- **Zadania do wykonania**:
**a.** Zacytuj dokładnie fragment tekstu o pielgrzymce do Santiago de Compostela, który zaczyna się od słów „Nie bez obaw", a kończy na słowach „nas... templariusz Tomas!".
**b.** Kiedy i w jakiej miejscowości grupa rozpoczęła swoje Camino według tekstu o pielgrzymce do Santiago de Compostela?
**c.** Kontynuuj tekst o pielgrzymce do Santiago de Compostela, zaczynając zaraz po jego ostatnim zdaniu.

O pielgrzymowaniu - studentka UJ, należy do Duszpasterstwa Akademickiego „Beczka" w Krakowie
Sądząc po publikacjach, także tych wirtualnych, systematycznie rośnie zainteresowanie Polaków odbyciem pielgrzymki do Santiago de Compostela. Zorganizowane wyjazdy oferują już nawet biura podróży; widziałam polskie zaproszenie do odbycia rowerem Camino (droga, szlak albo po prostu pielgrzymka do Santiago de Compostela). Gdy my wybieraliśmy się na Jakubowy szlak, a był to rok 2004, udało się zdobyć stosunkowo niewiele informacji. Zdawaliśmy sobie sprawę, że jest to tzw. Rok Święty, w którym liturgiczne wspomnienie św. Jakuba przypada w niedzielę i wtedy miejsce jego legendarnego grobu przeżywa prawdziwe oblężenie wiernych z całego świata. Do wspomnień i rad naszych przyjaciół, którzy trafili na Camino przed nami, dodaliśmy swoje wyobrażenia, plany i pomysły. A przede wszystkim głęboko chowane ponaglenie, by wreszcie wyjść z ziemi rodzinnej, a dla każdego z nas było to gdzieś indziej, w innym mieście, a nawet kraju.
Zanim jeszcze stanęliśmy na ubitym szlaku Camino o charakterystycznym rdzawo-czerwonym kolorze, św. Jakub wspierał nas w nieco chaotycznych przygotowaniach. Do ostatniego niemal dnia nie wiedziałam, jak, skąd i z kim pójdę. Kilka miesięcy wcześniej swoim pragnieniem wyruszenia do Santiago podzieliłam się z przyjaciółką i to wraz z nią planowałyśmy podróż do Hiszpanii. Czas niestety nie pozwalał, by wedle średniowiecznego zwyczaju pieszą pielgrzymkę rozpocząć już na progu własnego domu. Dosłownie kilkanaście dni przed datą zarezerwowanego lotu dowiedziałyśmy się, że „znajomi znajomych" w podobnym terminie planują odbyć pielgrzymkę podobną trasą. Szybka wymiana e-maili, mała korekta planów, jakieś kompromisy pozwoliły skompletować niewielką grupkę ludzi, którzy wiedzieli już coś o sobie, choć osobiście nigdy się nie spotkali. Połączyło nas coś bardzo ważnego: ten sam cel i pragnienie wejścia na szlak naznaczony krokami tysięcy podobnych nam peregrinos. Nie miało już wielkiego znaczenia, kto skąd przyjechał, najważniejsze było to, że 6 września wAstordze Krysia, ojciec Jakub, Dorota i ja (później dołączył jeszcze Paweł) zaczęliśmy nasze Camino.
Nie bez obaw stawialiśmy pierwsze kroki w stronę Santiago, choć pierwsze dni były po ludzku najprostsze - jeszcze żadnych odcisków czy nadwyrężonych mięśni, żywe ideały i pobożne plany. Codzienność Camino na swój sposób je zweryfikowała. Już na pierwszym noclegu czekała nas niespodzianka, którą jeszcze długo będziemy wspominać. Trafiliśmy bowiem do nietypowego re-fugio (schroniska) w miejscowości Manjarin, gdzie ugościł nas... templariusz Tomas!

Obrazy stron i odczytany tekst
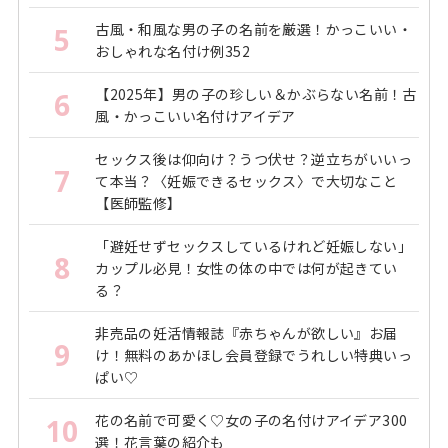
古風・和風な男の子の名前を厳選！かっこいい・
5
おしゃれな名付け例352
【2025年】男の子の珍しい＆かぶらない名前！古
6
風・かっこいい名付けアイデア
セックス後は仰向け？うつ伏せ？逆立ちがいいっ
7
て本当？〈妊娠できるセックス〉で大切なこと
【医師監修】
「避妊せずセックスしているけれど妊娠しない」
8
カップル必見！女性の体の中では何が起きてい
る？
非売品の妊活情報誌『赤ちゃんが欲しい』お届
9
け！無料のあかほし会員登録でうれしい特典いっ
ぱい♡
花の名前で可愛く♡女の子の名付けアイデア300
10
選！花言葉の紹介も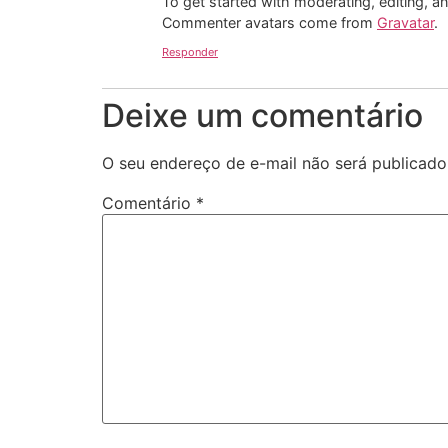
To get started with moderating, editing, 
Commenter avatars come from
Gravatar
.
Responder
Deixe um comentário
O seu endereço de e-mail não será publicado
Comentário
*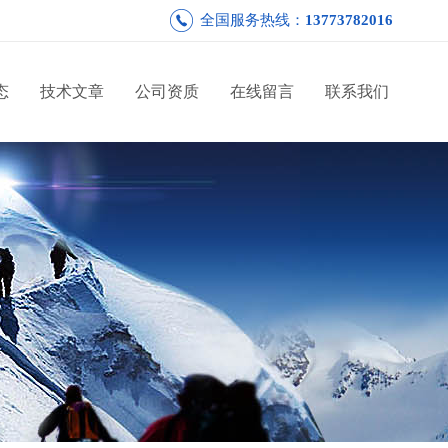
全国服务热线：
13773782016
态
技术文章
公司资质
在线留言
联系我们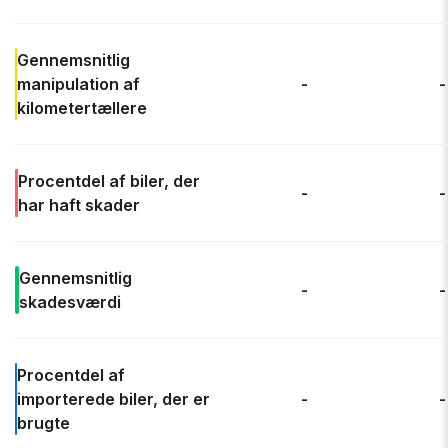
Gennemsnitlig
manipulation af
-
-
kilometertællere
Procentdel af
biler, der
-
-
har haft skader
Gennemsnitlig
-
-
skadesværdi
Procentdel af
importerede biler, der er
-
-
brugte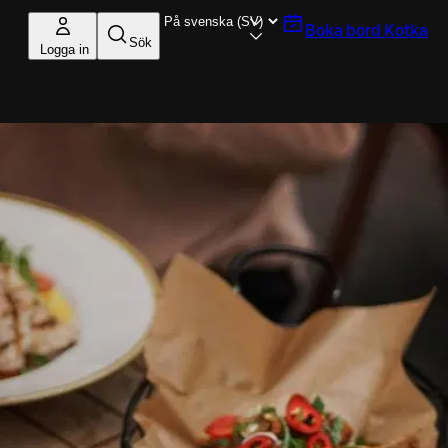
Boka bord
Kotka
Sök
Logga in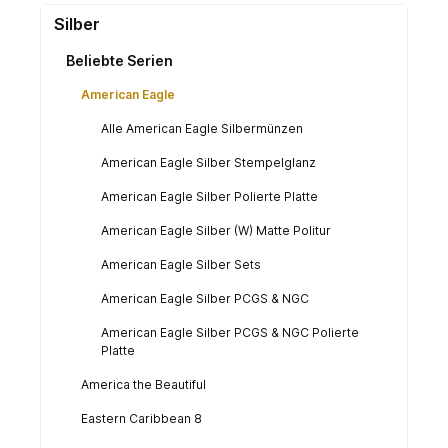
Silber
Beliebte Serien
American Eagle
Alle American Eagle Silbermünzen
American Eagle Silber Stempelglanz
American Eagle Silber Polierte Platte
American Eagle Silber (W) Matte Politur
American Eagle Silber Sets
American Eagle Silber PCGS & NGC
American Eagle Silber PCGS & NGC Polierte
Platte
America the Beautiful
Eastern Caribbean 8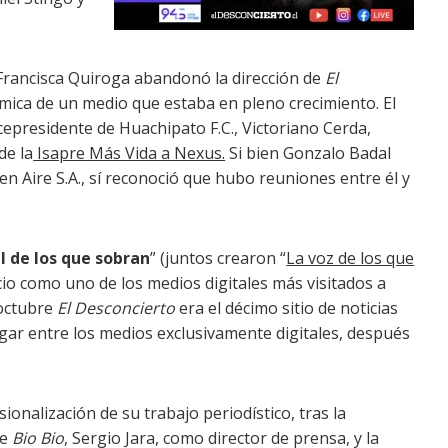
 Francisca Quiroga abandonó la dirección de
El
ómica de un medio que estaba en pleno crecimiento. El
cepresidente de Huachipato F.C., Victoriano Cerda,
de la
Isapre Más Vida a Nexus.
Si bien Gonzalo Badal
en Aire S.A., sí reconoció que hubo reuniones entre él y
l de los que sobran
” (juntos crearon “
La voz de los que
o como uno de los medios digitales más visitados a
 octubre
El Desconcierto
era el décimo sitio de noticias
gar entre los medios exclusivamente digitales, después
onalización de su trabajo periodístico, tras la
de
Bio Bio
, Sergio Jara, como director de prensa, y la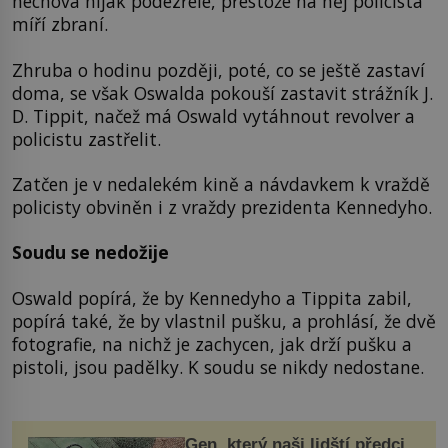
nechová nijak podezřele, přestože na něj policista
míří zbraní.
Zhruba o hodinu později, poté, co se ještě zastaví
doma, se však Oswalda pokouší zastavit strážník J.
D. Tippit, načež má Oswald vytáhnout revolver a
policistu zastřelit.
Zatčen je v nedalekém kině a návdavkem k vraždě
policisty obviněn i z vraždy prezidenta Kennedyho.
Soudu se nedožije
Oswald popírá, že by Kennedyho a Tippita zabil,
popírá také, že by vlastnil pušku, a prohlásí, že dvě
fotografie, na nichž je zachycen, jak drží pušku a
pistoli, jsou padělky. K soudu se nikdy nedostane.
Gen, který naši lidští předci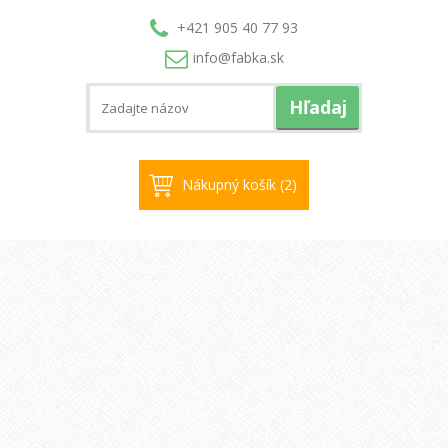
+421 905 40 77 93
info@
fabka.sk
Hľadaj
Nákupný košík (2)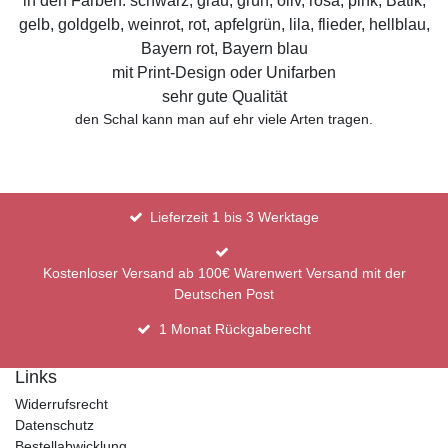
in den Farben: schwarz, grau, grün, oliv, rosa, pink, Batik,
gelb, goldgelb, weinrot, rot, apfelgrün, lila, flieder, hellblau,
Bayern rot, Bayern blau
mit Print-Design oder Unifarben
sehr gute Qualität
den Schal kann man auf ehr viele Arten tragen.
Lieferzeit 1 bis 3 Werktage
Kostenloser Versand ab 100€ Warenwert Versand mit der
Deutschen Post
1 Monat Rückgaberecht
Links
Widerrufsrecht
Datenschutz
Bestellabwicklung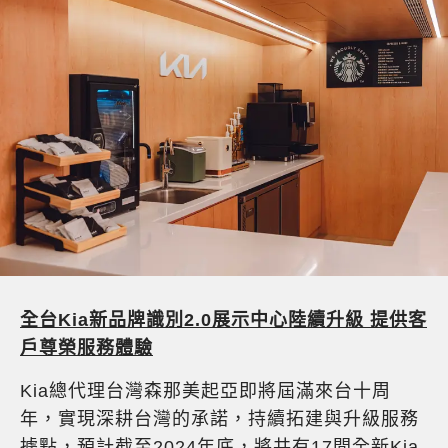
全台
Kia
新品牌識別
2.0
展示中心陸續升級 提供客
戶尊榮服務體驗
Kia總代理台灣森那美起亞即將屆滿來台十周
年，實現深耕台灣的承諾，持續拓建與升級服務
據點，預計截至2024年底，將共有17間全新Kia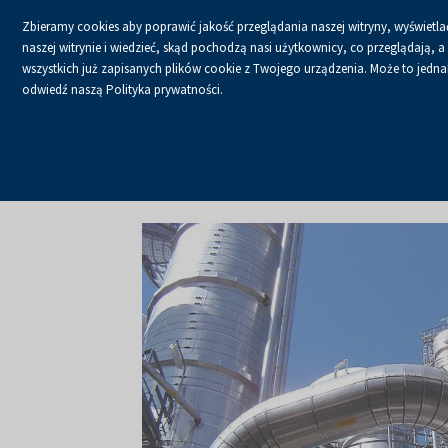
Zbieramy cookies aby poprawić jakość przeglądania naszej witryny, wyświetlać
naszej witrynie i wiedzieć, skąd pochodzą nasi użytkownicy, co przeglądają,
wszystkich już zapisanych plików cookie z Twojego urządzenia. Może to jednak 
odwiedź naszą Polityka prywatności.
USŁUGI
KALENDA
Strona główna
O firmie
Aktualności
Aktualności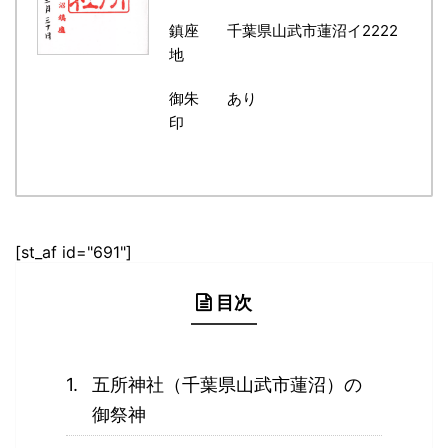
鎮座
千葉県山武市蓮沼イ2222
地
御朱
あり
印
[st_af id="691"]
目次
五所神社（千葉県山武市蓮沼）の
御祭神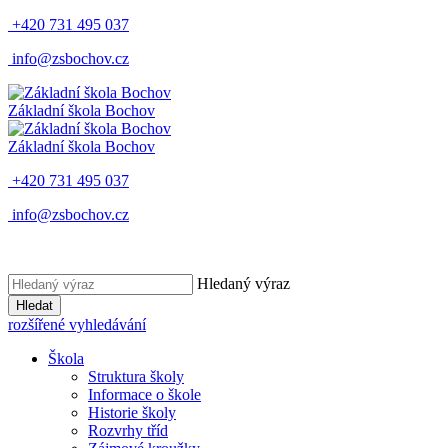
+420 731 495 037
info@zsbochov.cz
Základní škola Bochov
Základní škola Bochov
+420 731 495 037
info@zsbochov.cz
Hledaný výraz
Hledat
rozšířené vyhledávání
Škola
Struktura školy
Informace o škole
Historie školy
Rozvrhy tříd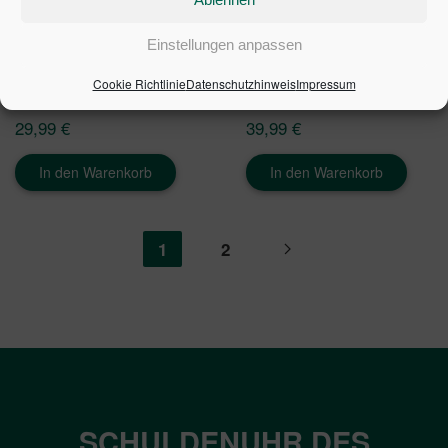
Einstellungen anpassen
Cookie Richtlinie
Datenschutzhinweis
Impressum
VERMIETERWISSEN 2026
VERMIETER-LEXIKON
29,99
€
39,99
€
In den Warenkorb
In den Warenkorb
1
2
SCHULDENUHR DES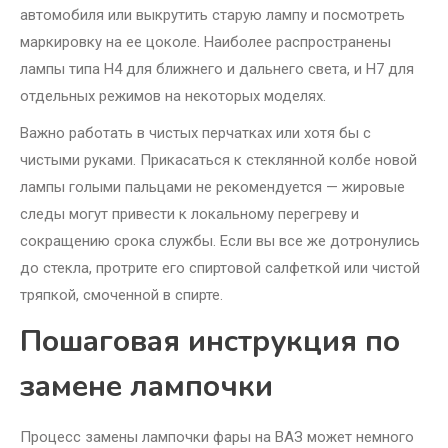
автомобиля или выкрутить старую лампу и посмотреть
маркировку на ее цоколе. Наиболее распространены
лампы типа H4 для ближнего и дальнего света, и H7 для
отдельных режимов на некоторых моделях.
Важно работать в чистых перчатках или хотя бы с
чистыми руками. Прикасаться к стеклянной колбе новой
лампы голыми пальцами не рекомендуется — жировые
следы могут привести к локальному перегреву и
сокращению срока службы. Если вы все же дотронулись
до стекла, протрите его спиртовой салфеткой или чистой
тряпкой, смоченной в спирте.
Пошаговая инструкция по
замене лампочки
Процесс замены лампочки фары на ВАЗ может немного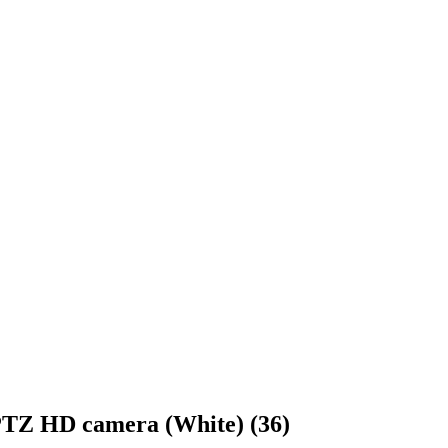
PTZ HD camera (White) (36)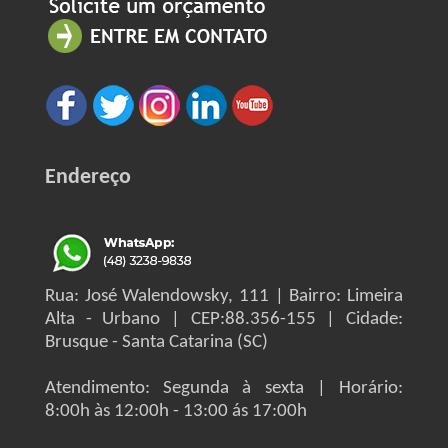
Endereço
Rua: José Walendowsky, 111 | Bairro: Limeira
Alta - Urbano | CEP:88.356-155 | Cidade:
Brusque - Santa Catarina (SC)
Atendimento: Segunda à sexta | Horário:
8:00h às 12:00h - 13:00 ás 17:00h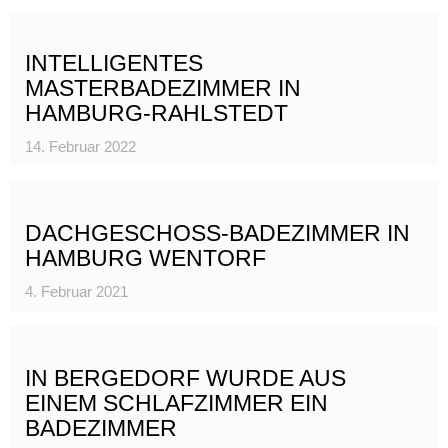
INTELLIGENTES
MASTERBADEZIMMER IN
HAMBURG-RAHLSTEDT
14. Februar 2022
DACHGESCHOSS-BADEZIMMER IN
HAMBURG WENTORF
4. Februar 2021
IN BERGEDORF WURDE AUS
EINEM SCHLAFZIMMER EIN
BADEZIMMER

- **Odpowiedzi do zadań**:
**a.**
Nie bez obaw stawialiśmy pierwsze kroki w stronę Santiago, choć pierwsze dni były po ludzku najprostsze - jeszcze żadnych odcisków czy nadwyrężonych mięśni, żywe ideały i pobożne plany. Codzienność Camino na swój sposób je zweryfikowała. Już na pierwszym noclegu czekała nas niespodzianka, którą jeszcze długo będziemy wspominać. Trafiliśmy bowiem do nietypowego re-fugio (schroniska) w miejscowości Manjarin, gdzie ugościł nas... templariusz Tomas!

**b.** 6 września w Astordze.

**c.**
Gdy wyłanialiśmy się zza zakrętu, odezwał się dzwon wiszący przy wejściu do domu, oznajmiający przybycie nowych pielgrzymów. Zostaliśmy przywitani i skierowani do rozlatującego się kamiennego budynku nieopodal, który nie nastrajał optymistycznie, bo chmury na niebie wieściły deszcz. Ojcu Jakubowi udało się jednak wynegocjować, że spać będziemy u gospodarza, bo na poddaszu swojego domu dysponował jeszcze kilkoma miejscami dla pielgrzymów. Manjarin to miejsce niezwykłe ze względu na Tomasa i jego historię. Całe życie, z głęboko duchowych powodów poświęcił opiece nad pielgrzymami, choć wyznawanej (i praktykowanej!) przez niego religii daleko do ortodoksji. W pełnym tradycyjnym rynsztunku (bo czy to był habit, czy zbroja, ciężko powiedzieć) ze łzami w oczach uczestniczył w sprawowanej pod jego dachem Eucharystii. Później przyznał, że od wielu lat te ściany nie słyszały słów Mszy św. Na pamiątkę tego spotkania ojciec Jakub zostawił Tomasowi płytę z chorałem gregoriańskim wykonywanym przez dominikanów. Gdy opuszczaliśmy jego dom, z głośników dostojnie płynęła Salve Regina...
Przy wielkim drewnianym stole, przy którym najpierw odbyła się Msza, a później „ziemski" posiłek, poznaliśmy ludzi, którzy stali się nam bliscy na wszystkie kolejne dni. Z radością pozdrawialiśmy ich tradycyjnym „Hola! Buen Camino!", a potem, u kresu naszej drogi, padaliśmy sobie w ramiona, gratulując dotarcia do celu i dziękując sobie nawzajem. Po drodze jeszcze wiele razy doświadczaliśmy jednoczącej siły Eucharystii.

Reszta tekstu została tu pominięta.